Since we wouldn’t like our tests to hit the Cloud Storage API (that’s slow and sometimes flaky), we need to mock the @google-cloud/storage module. There are a few ways we can do that.

__mocks__ directory

With this kind of mocking, we create a mock module inside the __mocks__ directory. Where to create this directory depends on what kind of module we’re mocking. @google-cloud/storage is a scoped Node module so we need to create a directory structure like this:

<root_dir>/__mocks__/@google-cloud/storage.js

The storage.js file is our mock file. We replace the Storage class with our own implementation.

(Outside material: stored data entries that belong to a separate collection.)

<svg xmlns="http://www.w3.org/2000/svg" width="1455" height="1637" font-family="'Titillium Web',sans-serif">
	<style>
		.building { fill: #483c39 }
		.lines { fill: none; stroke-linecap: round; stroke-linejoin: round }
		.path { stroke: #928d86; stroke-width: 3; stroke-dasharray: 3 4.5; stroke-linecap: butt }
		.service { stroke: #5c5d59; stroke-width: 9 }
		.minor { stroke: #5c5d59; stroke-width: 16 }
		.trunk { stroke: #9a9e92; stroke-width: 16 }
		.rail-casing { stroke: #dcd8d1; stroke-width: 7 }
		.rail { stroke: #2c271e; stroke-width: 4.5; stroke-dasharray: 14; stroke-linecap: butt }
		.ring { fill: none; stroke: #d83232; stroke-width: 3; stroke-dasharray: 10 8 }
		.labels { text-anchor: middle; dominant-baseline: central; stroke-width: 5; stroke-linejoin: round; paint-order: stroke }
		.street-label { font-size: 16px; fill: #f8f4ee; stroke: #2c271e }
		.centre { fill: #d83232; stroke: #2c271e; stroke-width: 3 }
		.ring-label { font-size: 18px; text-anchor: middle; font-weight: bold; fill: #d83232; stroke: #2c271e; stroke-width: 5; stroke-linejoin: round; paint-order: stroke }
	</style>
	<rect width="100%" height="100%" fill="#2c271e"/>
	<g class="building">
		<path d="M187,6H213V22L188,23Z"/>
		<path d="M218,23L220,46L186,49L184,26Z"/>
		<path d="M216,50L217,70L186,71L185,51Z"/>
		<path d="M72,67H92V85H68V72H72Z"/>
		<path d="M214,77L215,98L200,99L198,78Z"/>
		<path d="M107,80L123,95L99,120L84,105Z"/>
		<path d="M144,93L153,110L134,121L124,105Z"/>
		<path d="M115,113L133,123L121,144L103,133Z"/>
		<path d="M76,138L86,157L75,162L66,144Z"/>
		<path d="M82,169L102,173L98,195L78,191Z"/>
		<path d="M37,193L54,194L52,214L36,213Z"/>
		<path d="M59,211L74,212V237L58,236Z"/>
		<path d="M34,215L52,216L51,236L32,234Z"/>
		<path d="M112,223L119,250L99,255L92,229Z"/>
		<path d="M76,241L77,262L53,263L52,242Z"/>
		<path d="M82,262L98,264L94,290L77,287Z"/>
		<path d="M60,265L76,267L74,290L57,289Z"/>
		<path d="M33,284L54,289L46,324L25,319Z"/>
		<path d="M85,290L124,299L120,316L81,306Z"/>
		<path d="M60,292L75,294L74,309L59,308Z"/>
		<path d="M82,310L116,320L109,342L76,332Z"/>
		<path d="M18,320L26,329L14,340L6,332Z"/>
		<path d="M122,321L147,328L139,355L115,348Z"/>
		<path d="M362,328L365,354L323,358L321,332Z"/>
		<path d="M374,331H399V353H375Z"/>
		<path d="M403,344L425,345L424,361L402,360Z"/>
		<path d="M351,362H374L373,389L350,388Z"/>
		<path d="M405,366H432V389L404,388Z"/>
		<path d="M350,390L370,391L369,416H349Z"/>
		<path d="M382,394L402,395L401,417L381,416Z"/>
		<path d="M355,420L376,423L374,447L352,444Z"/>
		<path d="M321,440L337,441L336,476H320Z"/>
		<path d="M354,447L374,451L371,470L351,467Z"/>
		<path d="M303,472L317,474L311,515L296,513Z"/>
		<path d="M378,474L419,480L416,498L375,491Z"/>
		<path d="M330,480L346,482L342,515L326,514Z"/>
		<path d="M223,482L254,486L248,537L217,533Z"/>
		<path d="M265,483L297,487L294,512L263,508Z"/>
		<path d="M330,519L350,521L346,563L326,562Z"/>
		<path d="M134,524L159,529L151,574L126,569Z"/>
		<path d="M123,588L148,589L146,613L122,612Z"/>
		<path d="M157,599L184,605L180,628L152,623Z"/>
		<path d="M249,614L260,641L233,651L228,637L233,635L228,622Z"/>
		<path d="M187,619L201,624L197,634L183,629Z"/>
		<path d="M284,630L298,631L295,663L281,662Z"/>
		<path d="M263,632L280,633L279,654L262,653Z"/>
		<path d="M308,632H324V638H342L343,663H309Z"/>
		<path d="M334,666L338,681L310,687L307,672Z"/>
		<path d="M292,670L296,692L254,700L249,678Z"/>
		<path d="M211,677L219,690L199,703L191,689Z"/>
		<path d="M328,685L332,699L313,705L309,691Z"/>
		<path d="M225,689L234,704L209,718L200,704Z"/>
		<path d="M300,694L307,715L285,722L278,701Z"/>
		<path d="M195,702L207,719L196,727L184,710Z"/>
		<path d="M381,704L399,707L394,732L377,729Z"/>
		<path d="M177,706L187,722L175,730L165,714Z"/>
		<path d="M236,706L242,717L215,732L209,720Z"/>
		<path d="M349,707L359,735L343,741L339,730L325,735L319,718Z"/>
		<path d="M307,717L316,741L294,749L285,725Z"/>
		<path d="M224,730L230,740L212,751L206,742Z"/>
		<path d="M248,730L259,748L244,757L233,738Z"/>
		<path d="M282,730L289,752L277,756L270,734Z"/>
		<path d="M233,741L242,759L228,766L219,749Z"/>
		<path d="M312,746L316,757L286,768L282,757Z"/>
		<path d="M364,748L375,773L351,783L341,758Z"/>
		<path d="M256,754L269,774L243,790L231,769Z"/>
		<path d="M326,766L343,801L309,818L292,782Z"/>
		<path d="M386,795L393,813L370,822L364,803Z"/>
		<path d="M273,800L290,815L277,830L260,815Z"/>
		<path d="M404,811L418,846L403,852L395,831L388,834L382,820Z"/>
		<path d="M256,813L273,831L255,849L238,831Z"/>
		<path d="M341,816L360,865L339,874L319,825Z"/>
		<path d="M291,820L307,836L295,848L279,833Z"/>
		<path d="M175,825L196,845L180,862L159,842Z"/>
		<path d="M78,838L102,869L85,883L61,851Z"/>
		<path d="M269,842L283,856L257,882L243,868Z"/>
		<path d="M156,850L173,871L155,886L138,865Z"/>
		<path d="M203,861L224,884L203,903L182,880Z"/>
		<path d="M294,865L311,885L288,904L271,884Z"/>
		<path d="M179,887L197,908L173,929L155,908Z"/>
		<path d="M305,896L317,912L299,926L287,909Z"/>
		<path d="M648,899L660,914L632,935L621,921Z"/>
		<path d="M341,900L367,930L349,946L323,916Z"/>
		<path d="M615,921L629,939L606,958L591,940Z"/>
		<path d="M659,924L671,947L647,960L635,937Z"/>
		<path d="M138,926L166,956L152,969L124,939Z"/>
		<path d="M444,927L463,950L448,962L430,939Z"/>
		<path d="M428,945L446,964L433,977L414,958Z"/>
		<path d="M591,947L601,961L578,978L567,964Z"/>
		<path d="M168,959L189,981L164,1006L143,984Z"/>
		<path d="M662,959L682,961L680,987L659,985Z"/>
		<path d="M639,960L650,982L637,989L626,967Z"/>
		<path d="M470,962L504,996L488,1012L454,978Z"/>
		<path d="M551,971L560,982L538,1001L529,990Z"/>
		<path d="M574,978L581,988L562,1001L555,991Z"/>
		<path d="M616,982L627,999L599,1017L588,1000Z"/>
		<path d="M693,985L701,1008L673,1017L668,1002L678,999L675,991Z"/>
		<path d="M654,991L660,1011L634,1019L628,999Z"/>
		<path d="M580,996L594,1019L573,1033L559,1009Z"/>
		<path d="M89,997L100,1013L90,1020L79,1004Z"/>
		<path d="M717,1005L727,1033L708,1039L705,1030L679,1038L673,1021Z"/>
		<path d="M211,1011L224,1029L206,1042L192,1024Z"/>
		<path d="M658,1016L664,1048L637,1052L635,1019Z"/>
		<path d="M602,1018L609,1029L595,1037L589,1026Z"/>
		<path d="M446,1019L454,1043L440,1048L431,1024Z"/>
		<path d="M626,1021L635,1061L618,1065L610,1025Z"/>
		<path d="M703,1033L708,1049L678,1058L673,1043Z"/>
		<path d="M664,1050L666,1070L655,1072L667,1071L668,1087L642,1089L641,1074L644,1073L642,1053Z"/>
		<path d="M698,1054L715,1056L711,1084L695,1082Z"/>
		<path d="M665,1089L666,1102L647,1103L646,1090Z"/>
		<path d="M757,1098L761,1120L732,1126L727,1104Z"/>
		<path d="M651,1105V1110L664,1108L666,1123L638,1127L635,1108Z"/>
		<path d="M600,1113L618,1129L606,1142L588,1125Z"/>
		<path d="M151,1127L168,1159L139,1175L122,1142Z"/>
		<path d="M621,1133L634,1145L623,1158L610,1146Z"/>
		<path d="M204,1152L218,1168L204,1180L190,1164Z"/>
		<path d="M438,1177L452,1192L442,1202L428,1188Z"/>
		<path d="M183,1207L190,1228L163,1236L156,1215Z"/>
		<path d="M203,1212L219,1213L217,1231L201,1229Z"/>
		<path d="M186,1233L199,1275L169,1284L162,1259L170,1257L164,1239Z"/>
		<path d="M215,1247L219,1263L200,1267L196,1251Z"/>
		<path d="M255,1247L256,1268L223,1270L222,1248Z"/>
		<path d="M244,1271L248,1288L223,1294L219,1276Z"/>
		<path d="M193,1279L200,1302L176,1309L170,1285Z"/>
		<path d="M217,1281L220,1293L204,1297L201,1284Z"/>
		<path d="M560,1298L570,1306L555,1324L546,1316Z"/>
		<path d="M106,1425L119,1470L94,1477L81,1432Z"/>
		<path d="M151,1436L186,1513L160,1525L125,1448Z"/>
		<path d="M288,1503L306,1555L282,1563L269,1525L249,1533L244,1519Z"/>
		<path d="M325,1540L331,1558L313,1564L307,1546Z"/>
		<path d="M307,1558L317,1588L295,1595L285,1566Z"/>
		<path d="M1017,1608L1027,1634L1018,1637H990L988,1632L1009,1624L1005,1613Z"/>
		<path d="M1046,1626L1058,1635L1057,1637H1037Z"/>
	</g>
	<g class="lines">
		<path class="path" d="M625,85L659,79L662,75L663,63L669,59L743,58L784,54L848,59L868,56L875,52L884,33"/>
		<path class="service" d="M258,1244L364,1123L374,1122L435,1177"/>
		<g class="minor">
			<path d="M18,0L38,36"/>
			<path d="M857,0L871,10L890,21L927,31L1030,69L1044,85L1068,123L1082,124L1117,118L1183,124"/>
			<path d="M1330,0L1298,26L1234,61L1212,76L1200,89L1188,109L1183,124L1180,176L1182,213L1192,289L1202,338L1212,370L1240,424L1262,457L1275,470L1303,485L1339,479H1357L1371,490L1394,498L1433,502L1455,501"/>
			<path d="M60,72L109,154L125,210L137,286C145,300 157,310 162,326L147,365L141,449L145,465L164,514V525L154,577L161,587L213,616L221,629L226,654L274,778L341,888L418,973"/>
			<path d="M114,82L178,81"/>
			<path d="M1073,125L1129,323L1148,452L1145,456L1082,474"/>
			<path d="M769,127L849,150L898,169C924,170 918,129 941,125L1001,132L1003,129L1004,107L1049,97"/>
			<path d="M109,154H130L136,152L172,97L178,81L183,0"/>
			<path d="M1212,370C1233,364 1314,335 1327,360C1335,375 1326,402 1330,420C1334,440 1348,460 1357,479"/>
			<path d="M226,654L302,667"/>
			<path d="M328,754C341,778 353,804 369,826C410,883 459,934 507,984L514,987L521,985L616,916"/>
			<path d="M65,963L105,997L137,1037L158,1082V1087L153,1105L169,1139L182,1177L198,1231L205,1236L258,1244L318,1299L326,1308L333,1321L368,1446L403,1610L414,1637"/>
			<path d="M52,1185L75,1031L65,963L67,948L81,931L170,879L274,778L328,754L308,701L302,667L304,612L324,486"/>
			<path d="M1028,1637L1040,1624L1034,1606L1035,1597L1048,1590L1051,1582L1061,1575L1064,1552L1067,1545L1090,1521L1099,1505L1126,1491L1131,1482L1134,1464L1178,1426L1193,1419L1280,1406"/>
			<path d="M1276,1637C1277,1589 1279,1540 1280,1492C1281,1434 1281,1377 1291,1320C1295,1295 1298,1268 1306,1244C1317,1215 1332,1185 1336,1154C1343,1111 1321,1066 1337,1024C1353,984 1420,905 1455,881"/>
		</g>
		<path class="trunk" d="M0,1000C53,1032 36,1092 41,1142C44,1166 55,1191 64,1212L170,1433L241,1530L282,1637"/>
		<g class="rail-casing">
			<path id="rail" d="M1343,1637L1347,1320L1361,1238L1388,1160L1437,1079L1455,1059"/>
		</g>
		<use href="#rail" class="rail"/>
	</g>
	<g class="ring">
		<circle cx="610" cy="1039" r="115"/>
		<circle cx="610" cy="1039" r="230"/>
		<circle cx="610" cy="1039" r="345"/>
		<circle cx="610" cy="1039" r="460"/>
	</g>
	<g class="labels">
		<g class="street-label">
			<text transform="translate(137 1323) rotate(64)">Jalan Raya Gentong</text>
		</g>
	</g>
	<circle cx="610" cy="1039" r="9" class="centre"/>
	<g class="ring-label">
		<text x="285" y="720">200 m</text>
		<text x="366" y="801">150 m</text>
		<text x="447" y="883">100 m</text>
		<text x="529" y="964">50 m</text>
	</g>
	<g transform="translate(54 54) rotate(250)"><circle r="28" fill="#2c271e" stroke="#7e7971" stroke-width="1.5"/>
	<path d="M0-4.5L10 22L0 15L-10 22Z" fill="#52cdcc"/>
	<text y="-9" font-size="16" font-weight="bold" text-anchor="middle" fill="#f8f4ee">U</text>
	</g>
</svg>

const cloudStorage = jest.createMockFromModule('@google-cloud/storage')

cloudStorage.Storage = class {
  bucket(bucketName) {
    const bucket = {
      file: (filename) => {
        const fakeFile = {
          // ...
        }
        return Promise.resolve(fakeFile)
      }
    }
    return bucket
  }
}

module.exports = cloudStorage

In our test files, we don’t need to explicitly call jest.mock('@google-cloud/storage'). The module is automatically mocked. This behavior can be turned off by using jest.unmock().

const { getFile } = require('./storage')

test('can return a file at a specific bucket', async () => {
  // call `getFile`
  // test assertions
})

However, if we mock a user-written module or a built-in Node.js module, calling jest.mock() is required.

jest.mock()’s factory function

jest.mock() has a second argument that accepts a factory function. When provided, Jest will replace the actual module with whatever this factory function returns.

const mockedStorage = ({ fakeFile }) => {
  return class {
    bucket(bucketName) {
      const bucket = {
        file: (filename) => {
          return Promise.resolve(fakeFile)
        }
      }
      return bucket
    }
  }
}

test('can return a file at a specific bucket', async () => {
  const fakeFile = {
    // ...
  }

  jest.mock('@google-cloud/storage', () => ({
    Storage: mockedStorage({ fakeFile })
  }))

  const { getFile } = require('./storage')
  // call `getFile`
  // test assertions
})

Notice that the require statement must be called after jest.mock().

This kind of mocking is intended to be used when we want to mock a module differently within the same file. By making the mock generating code into a separate function, different test cases can get different mocks that behave as expected with the given input.

A small tip when writing mocks

A mock module doesn’t have to implement everything the original module has. It should be as simple as possible — only contains the necessary parts to make the code that we’re testing run.